**WHAT IS BEING ASKED**
Repeat the data exactly. Pictures are not part of the copy.

**EXTRACTED INFORMATION**

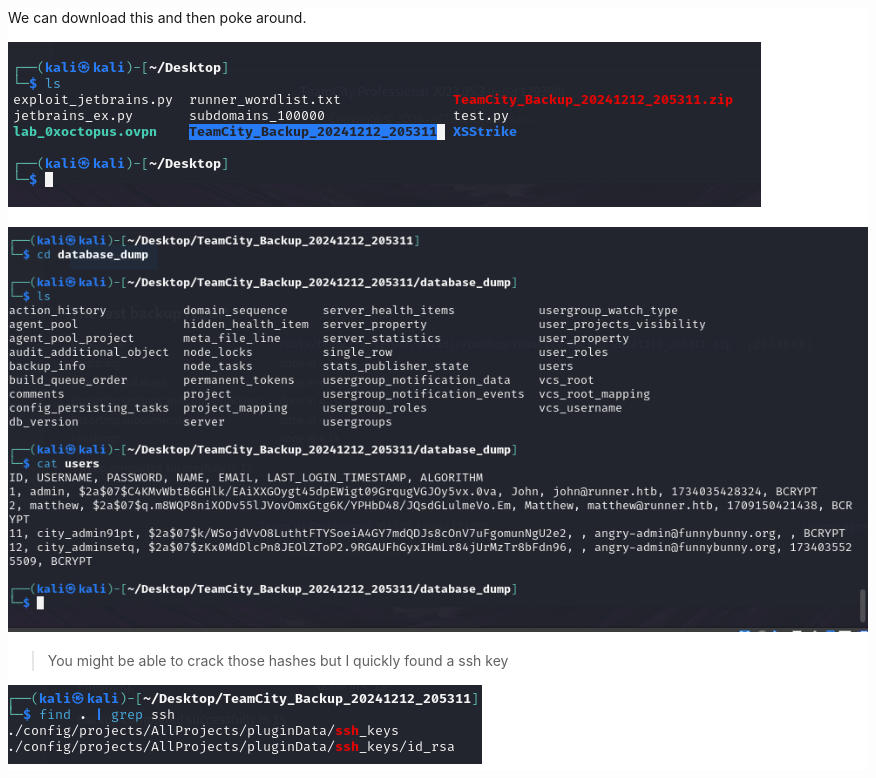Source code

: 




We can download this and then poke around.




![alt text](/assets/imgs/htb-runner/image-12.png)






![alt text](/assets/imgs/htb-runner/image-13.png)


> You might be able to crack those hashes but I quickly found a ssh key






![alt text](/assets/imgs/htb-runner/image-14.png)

**RESPONSE TO THIS TASK**
Source code

: 




We can download this and then poke around.




![alt text](/assets/imgs/htb-runner/image-12.png)






![alt text](/assets/imgs/htb-runner/image-13.png)


> You might be able to crack those hashes but I quickly found a ssh key






![alt text](/assets/imgs/htb-runner/image-14.png)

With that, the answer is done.